======== TEXT FOR ANALYSIS ========

30 Years of RPF: Of Shattered Dreams and their Restoration

Kayitesi Immaculée had lost hope in 1982 after completing high school. The quota system did not favour her to proceed with university education until after 1994

About 35 years ago, Kayitesi Immaculée was among students sitting for National exams at Ecole Technique Feminine de Nyanza, a high school in Southern Rwanda.

Due to the discriminatory policy against the Tutsi, Kayitesi already knew she would never go beyond high school. Her dream was to study Physics at university.

At that time the ruling party MDR-Parmehutu had introduced a quota system that only favoured students from a specific region and ethnicity to join university and study prestigious courses. Kayitesi would never qualify under this system.

When the 1982 national exams results returned, they indicated that Kayitesi had miserably failed. It was always pre-determined for Tutsi students to appear among the failures.

While Kayitesi’s former classmates continued with university education, she decided to get married. She is now a mother of three.

There were very limited opportunities for her and thus she concentrated on raising her children.

========

PROBLEMS TO SOLVE
A. List each distinct number written in digits in the article about Kayitesi Immaculée, in the order each first appears.
B. Please transcribe the article about Kayitesi Immaculée from "About 35 years" up to and including "in Southern Rwanda.".

======== DATA SEGMENT ========

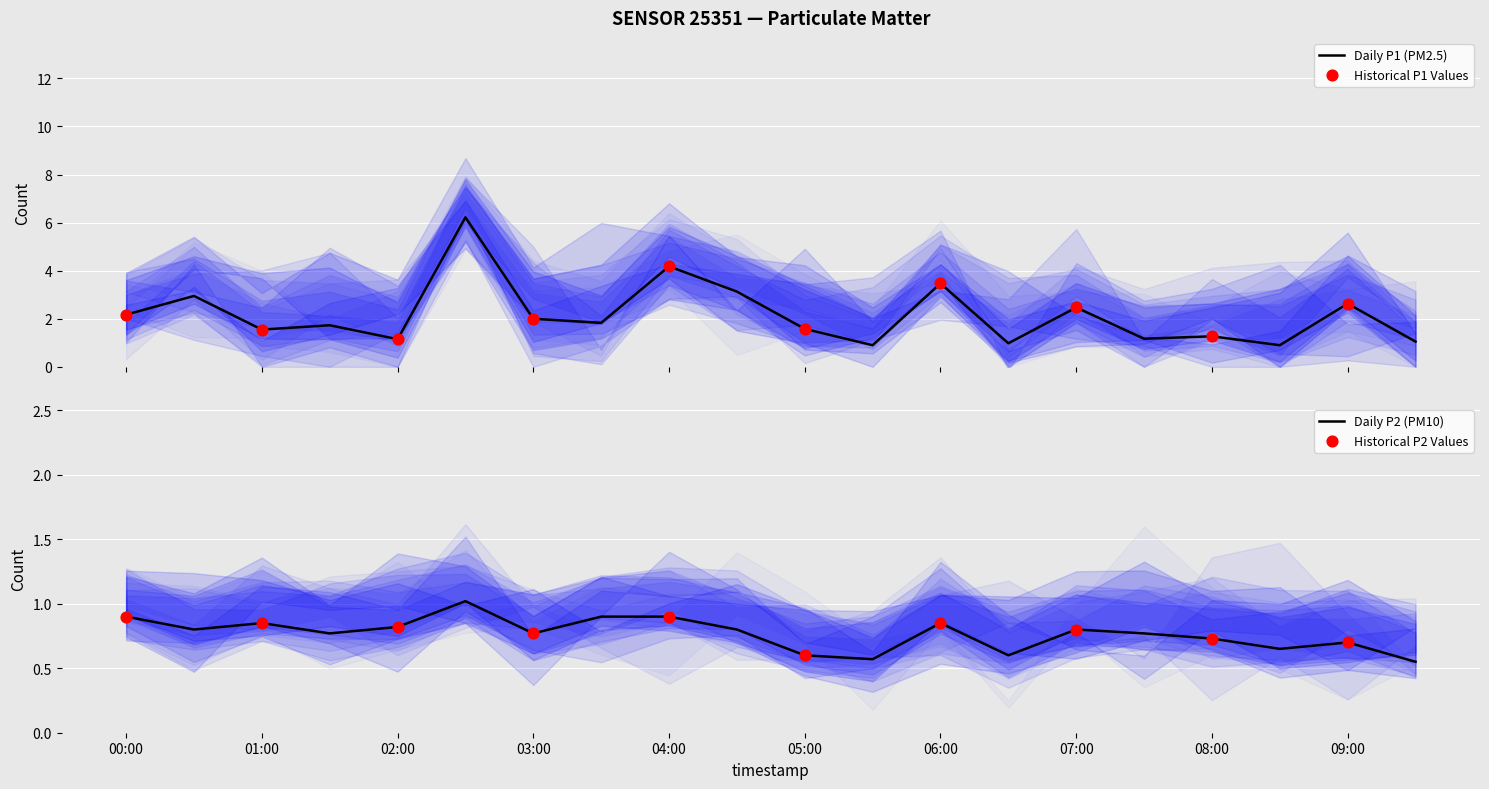

Is the value of P1 at 07:00 greater than the value of P2 at 06:00?

Yes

========

ANSWERS TO THE PROBLEMS
A. 30, 1982, 1994, 35

B.
About 35 years ago, Kayitesi Immaculée was among students sitting for National exams at Ecole Technique Feminine de Nyanza, a high school in Southern Rwanda.